É o medo das grandes cidades, o medo de ter a própria casa invadida e se tornar um cativeiro, o medo de ser assaltado nas ruas, o que nos faz preferir, por exemplo, pedir comida a domicílio a ir a um restaurante. É o medo da violência e das contradições sociais manifestas no espaço.
Em virtude desse medo, erguemos muros, instalamos câmeras, trancamo-nos em casa e, se possível, contratamos seguranças. Nessa lógica, os muros aumentam e individualizam as nossas relações, que estão cada vez mais virtuais e, como constata o autor, cada vez mais “vazias”.

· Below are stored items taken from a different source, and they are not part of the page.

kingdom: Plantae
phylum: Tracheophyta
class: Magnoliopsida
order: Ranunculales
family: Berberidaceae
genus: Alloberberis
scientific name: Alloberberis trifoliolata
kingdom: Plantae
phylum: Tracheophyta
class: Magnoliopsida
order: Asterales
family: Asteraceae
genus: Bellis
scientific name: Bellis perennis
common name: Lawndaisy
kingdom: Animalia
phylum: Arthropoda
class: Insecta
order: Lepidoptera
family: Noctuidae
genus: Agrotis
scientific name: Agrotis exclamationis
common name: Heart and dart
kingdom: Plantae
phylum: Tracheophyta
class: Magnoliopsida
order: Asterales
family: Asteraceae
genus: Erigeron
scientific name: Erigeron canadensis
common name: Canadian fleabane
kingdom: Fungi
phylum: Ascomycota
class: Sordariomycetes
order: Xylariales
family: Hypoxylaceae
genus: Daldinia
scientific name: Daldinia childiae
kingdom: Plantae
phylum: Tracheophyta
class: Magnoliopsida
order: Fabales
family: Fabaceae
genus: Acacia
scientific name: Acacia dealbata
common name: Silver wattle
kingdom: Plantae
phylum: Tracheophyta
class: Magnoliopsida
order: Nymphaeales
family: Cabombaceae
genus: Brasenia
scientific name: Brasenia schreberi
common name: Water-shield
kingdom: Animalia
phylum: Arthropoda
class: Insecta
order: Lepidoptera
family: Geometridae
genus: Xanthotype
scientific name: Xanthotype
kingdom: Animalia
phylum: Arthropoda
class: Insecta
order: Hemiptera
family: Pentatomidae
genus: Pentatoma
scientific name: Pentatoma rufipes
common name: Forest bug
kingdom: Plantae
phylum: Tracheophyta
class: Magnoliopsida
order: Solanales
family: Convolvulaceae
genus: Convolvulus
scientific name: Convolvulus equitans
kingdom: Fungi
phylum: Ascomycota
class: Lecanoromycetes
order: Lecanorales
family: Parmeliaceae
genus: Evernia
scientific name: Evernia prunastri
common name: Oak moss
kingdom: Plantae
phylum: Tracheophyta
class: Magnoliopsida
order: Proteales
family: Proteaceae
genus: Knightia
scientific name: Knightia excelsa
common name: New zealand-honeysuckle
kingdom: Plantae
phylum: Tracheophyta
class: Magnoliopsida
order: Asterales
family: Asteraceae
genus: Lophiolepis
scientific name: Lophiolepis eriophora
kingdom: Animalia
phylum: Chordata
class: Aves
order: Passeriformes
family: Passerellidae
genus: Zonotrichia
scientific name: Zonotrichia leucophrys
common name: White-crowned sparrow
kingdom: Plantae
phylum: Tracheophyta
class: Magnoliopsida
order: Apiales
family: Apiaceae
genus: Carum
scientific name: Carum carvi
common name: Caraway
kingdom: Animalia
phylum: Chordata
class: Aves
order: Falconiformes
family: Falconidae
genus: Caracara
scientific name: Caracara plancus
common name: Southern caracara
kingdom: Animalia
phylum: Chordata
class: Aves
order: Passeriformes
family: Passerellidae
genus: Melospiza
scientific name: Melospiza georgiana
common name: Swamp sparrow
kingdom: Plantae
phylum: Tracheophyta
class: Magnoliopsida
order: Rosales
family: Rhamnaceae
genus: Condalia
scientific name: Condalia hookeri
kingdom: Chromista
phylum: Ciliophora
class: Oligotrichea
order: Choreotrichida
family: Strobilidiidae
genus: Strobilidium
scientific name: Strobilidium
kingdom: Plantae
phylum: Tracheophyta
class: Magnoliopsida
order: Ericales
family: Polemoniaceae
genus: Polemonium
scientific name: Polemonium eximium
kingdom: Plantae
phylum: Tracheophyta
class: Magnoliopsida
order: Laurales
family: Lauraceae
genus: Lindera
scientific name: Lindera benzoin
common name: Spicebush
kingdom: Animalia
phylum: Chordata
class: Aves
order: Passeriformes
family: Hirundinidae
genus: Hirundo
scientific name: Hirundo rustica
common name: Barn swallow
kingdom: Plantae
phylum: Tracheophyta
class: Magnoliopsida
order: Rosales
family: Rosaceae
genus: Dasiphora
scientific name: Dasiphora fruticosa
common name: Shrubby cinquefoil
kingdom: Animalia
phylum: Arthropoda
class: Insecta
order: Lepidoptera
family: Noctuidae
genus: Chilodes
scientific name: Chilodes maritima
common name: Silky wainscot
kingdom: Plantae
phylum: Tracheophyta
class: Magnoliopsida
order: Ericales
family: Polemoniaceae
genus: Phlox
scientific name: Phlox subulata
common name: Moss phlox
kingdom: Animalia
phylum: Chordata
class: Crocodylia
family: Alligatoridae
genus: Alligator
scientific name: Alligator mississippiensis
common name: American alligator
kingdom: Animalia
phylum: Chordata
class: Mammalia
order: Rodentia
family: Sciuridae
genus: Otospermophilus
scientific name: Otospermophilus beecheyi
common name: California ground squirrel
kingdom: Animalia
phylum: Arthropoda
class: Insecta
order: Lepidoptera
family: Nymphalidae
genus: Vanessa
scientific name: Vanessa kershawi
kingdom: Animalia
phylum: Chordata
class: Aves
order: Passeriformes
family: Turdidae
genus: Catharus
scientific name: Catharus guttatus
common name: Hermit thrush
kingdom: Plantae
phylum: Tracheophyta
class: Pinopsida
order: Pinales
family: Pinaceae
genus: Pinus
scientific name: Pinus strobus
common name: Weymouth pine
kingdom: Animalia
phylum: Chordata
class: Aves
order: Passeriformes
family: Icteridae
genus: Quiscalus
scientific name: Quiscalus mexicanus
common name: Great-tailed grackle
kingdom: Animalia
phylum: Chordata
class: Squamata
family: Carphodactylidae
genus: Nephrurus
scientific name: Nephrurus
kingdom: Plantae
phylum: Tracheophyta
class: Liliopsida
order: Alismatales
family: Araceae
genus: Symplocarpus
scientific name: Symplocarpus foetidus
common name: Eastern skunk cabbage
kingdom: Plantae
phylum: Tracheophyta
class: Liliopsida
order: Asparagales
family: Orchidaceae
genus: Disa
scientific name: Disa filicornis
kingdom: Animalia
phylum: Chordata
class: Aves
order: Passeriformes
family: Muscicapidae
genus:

Na segunda estrofe, o autor refere-se a “um país tão violento”, em uma referência indireta ao Brasil. Nesse contexto, ele destaca que os muros e as grades que erguemos cotidianamente nos protegem de quase tudo e nos lembra de que esse “quase tudo, quase sempre, é quase nada”, pois não nos torna imunes aos preconceitos e às culturas de massa, às quais somos cotidianamente submetidos: “E nada nos protege de uma vida sem sentido”.
Outro destaque merece ser realizado: na quinta estrofe da música, o eu lírico afirma que “os muros e as grades nos protegem de nosso próprio mal”. Essa afirmação é importante e merece ser lembrada pelo professor em sala de aula, pois nos faz lembrar de que o “mal” da sociedade é criado pela própria sociedade, na qual ocorrem os processos de concentração de renda, exclusão social e favelização, que expõem os indivíduos a condições de miséria e disseminam a violência entre pessoas que não possuem outra opção senão essa. A própria lógica urbana sustenta seus problemas.
Por último, o autor realiza quase que uma descrição de uma paisagem tipicamente urbana, com crianças de rua, violência, segregação espacial (“verdades clandestinas”), prostituição, propagandas e anúncios. Isso nos mostra que, por mais que estejamos “atrás das grades”, envoltos por grandes muros, deparamo-nos cotidianamente com esses problemas e, não necessariamente, importamo-nos com eles.
Apesar dessa breve análise, a música apresentada pode servir como um importante recurso didático pelo professor de Geografia para explorar a dinâmica espacial dos problemas urbanos, realizando uma discussão que vise à promoção de uma profunda reflexão sobre o tema em tela. Ao final, a nossa sugestão é a de que o professor proponha aos alunos que elaborem um texto dissertativo, relatando suas impressões com relação à letra da música. Outra opção é a produção de um texto em que o aluno faça uma relação entre os problemas apresentados pela música e a cidade ou bairro onde ele mora.